* Problem statement:
Using the listing, copy each whole line that features "SCCP".

* Records to process:
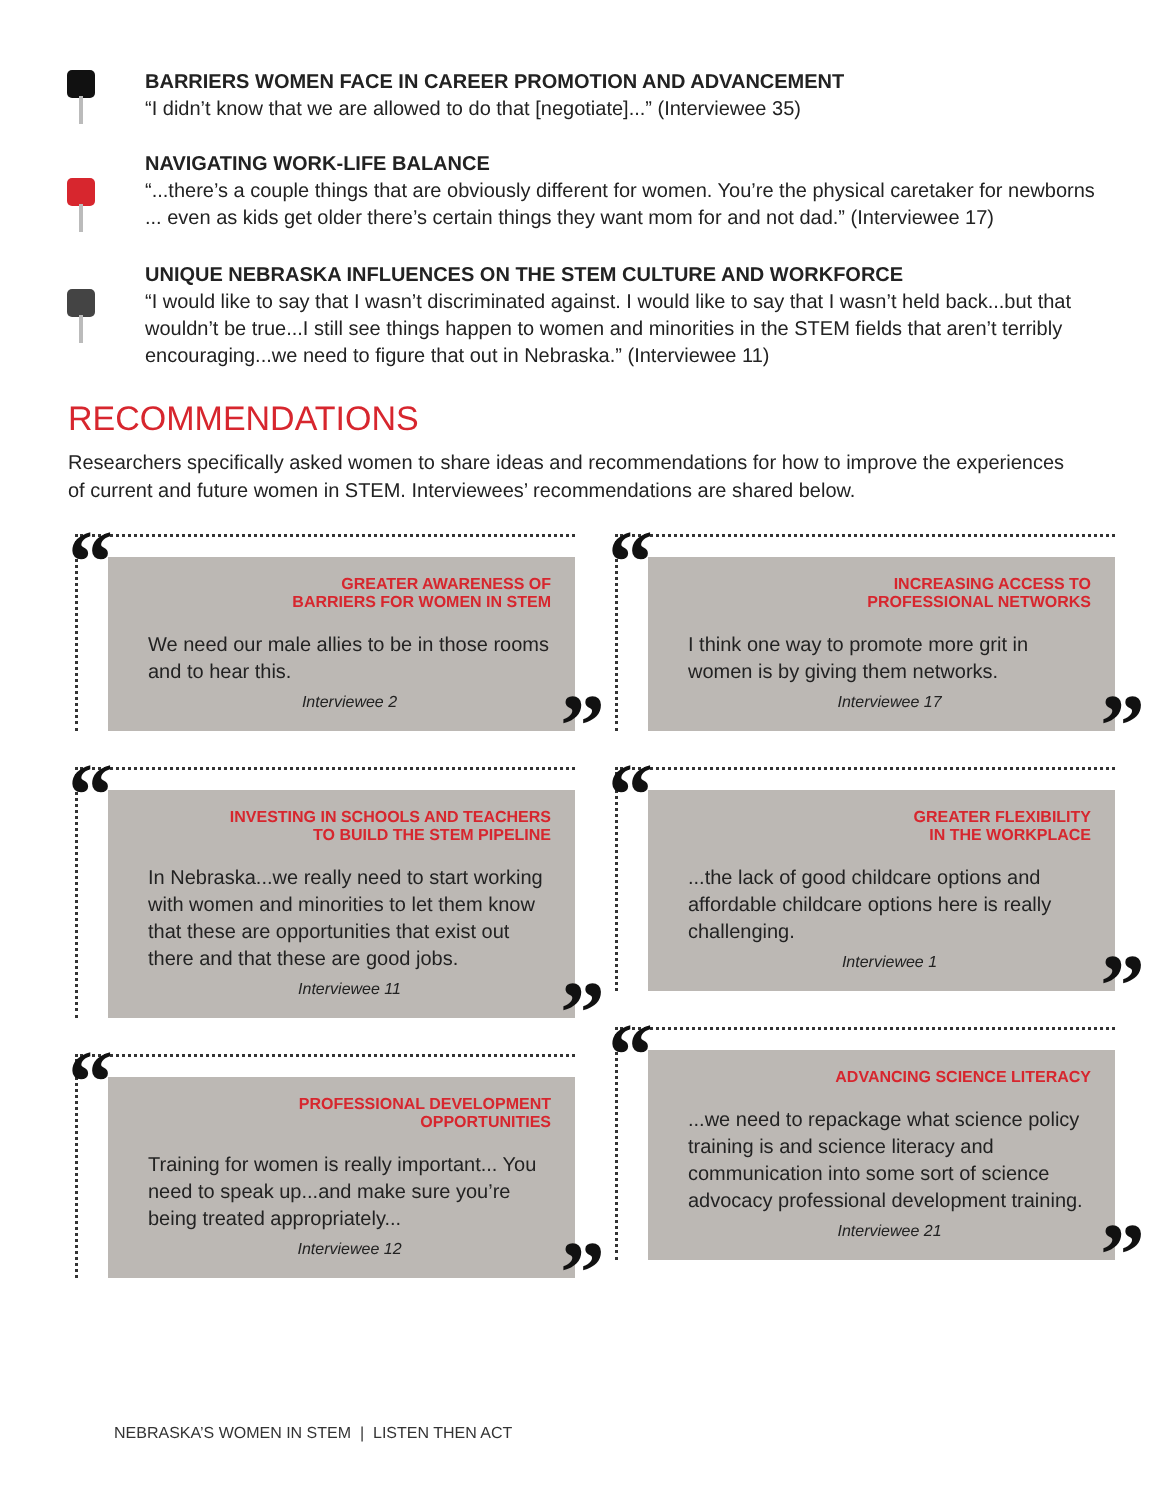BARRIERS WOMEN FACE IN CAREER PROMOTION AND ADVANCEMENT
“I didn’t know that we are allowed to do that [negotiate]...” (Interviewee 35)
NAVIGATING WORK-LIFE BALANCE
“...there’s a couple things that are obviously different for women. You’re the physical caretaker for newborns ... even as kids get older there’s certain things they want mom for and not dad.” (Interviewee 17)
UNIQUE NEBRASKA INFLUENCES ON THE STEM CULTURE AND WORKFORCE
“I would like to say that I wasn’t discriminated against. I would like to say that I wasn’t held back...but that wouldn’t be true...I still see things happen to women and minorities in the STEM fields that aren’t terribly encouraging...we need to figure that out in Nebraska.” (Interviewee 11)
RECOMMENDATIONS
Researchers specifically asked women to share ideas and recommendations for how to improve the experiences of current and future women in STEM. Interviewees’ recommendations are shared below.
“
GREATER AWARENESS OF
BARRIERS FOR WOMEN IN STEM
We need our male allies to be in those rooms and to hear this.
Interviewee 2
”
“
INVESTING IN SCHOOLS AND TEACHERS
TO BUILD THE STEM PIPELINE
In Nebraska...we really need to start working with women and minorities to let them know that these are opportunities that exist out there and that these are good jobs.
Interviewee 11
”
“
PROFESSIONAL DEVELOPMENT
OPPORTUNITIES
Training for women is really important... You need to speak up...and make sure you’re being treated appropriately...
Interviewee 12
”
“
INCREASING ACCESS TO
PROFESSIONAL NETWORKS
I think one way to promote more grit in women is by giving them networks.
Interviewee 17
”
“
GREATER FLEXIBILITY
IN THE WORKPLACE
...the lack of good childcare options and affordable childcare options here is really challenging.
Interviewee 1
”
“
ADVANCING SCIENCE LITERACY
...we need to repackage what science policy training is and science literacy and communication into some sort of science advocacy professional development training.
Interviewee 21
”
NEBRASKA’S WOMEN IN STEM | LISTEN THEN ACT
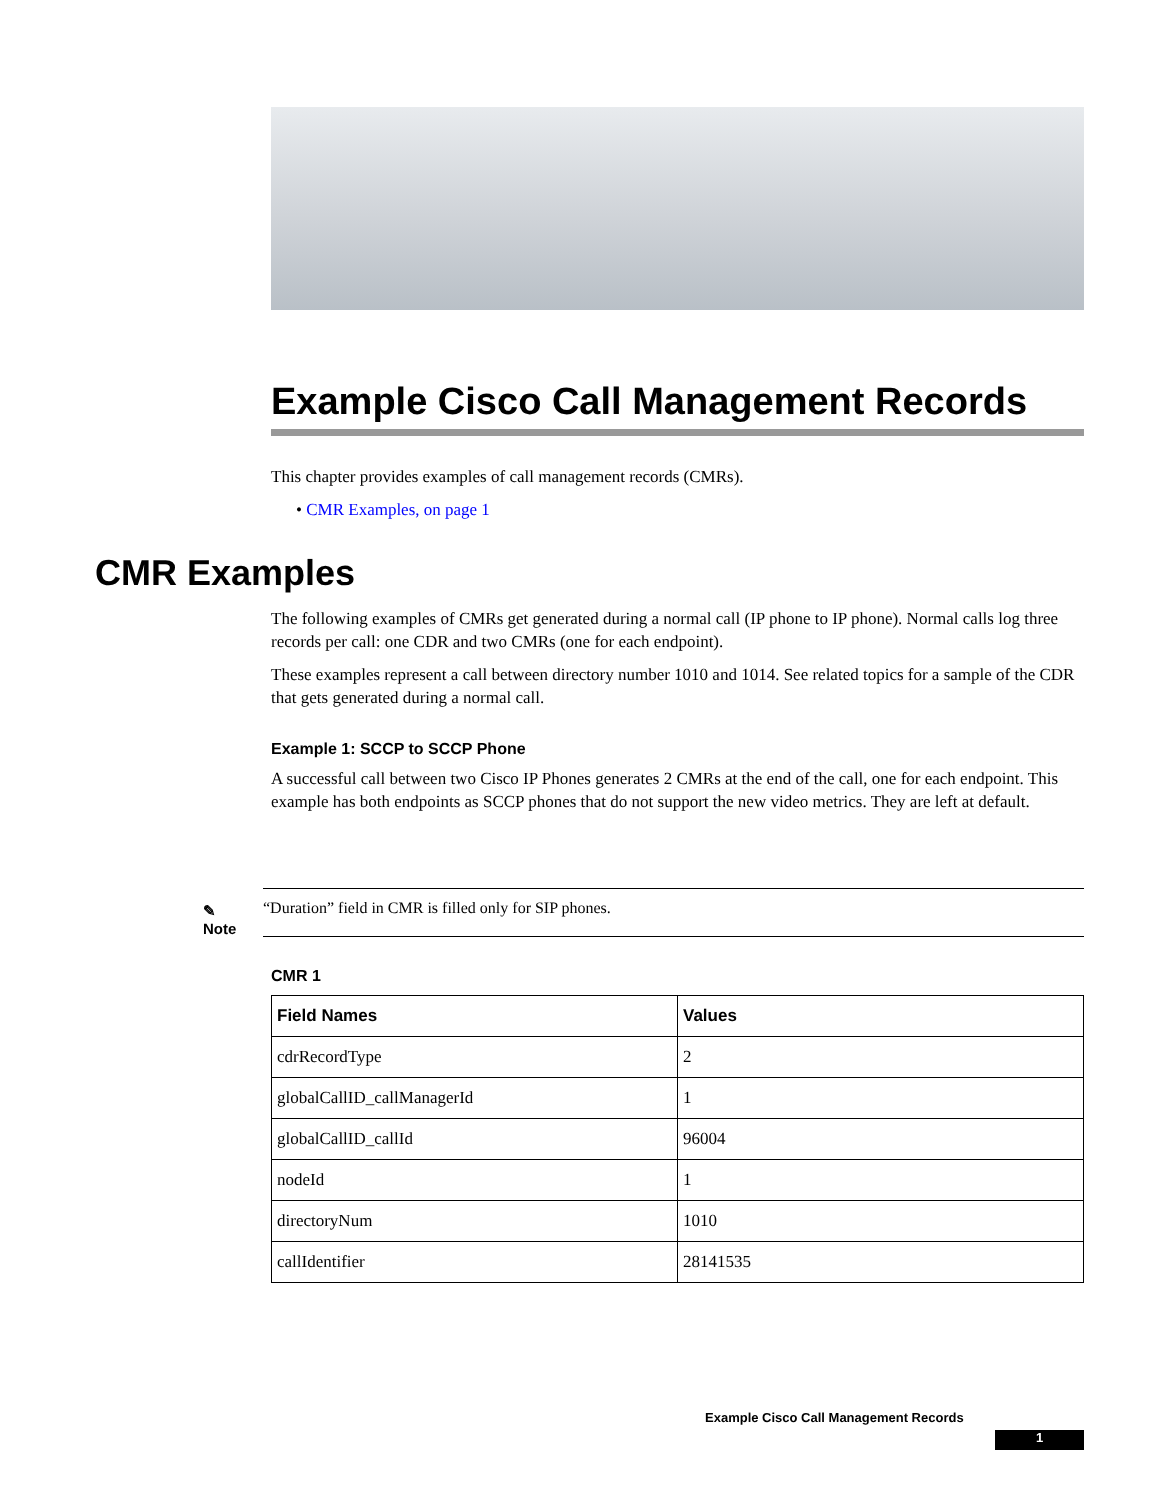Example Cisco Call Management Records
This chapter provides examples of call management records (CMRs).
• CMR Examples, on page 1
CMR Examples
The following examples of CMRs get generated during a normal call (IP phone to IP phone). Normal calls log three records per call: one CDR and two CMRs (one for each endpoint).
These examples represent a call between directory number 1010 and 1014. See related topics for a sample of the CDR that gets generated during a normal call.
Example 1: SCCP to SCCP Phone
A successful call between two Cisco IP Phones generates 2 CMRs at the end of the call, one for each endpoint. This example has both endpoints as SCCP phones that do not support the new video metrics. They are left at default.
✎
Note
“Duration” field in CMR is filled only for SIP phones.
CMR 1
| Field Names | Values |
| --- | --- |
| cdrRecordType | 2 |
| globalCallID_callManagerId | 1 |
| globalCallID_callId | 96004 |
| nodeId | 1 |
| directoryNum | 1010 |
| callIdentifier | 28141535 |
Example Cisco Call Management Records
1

* Worked solution:
Example 1: SCCP to SCCP Phone
A successful call between two Cisco IP Phones generates 2 CMRs at the end of the call, one for each endpoint. This example has both endpoints as SCCP phones that do not support the new video metrics. They are left at default.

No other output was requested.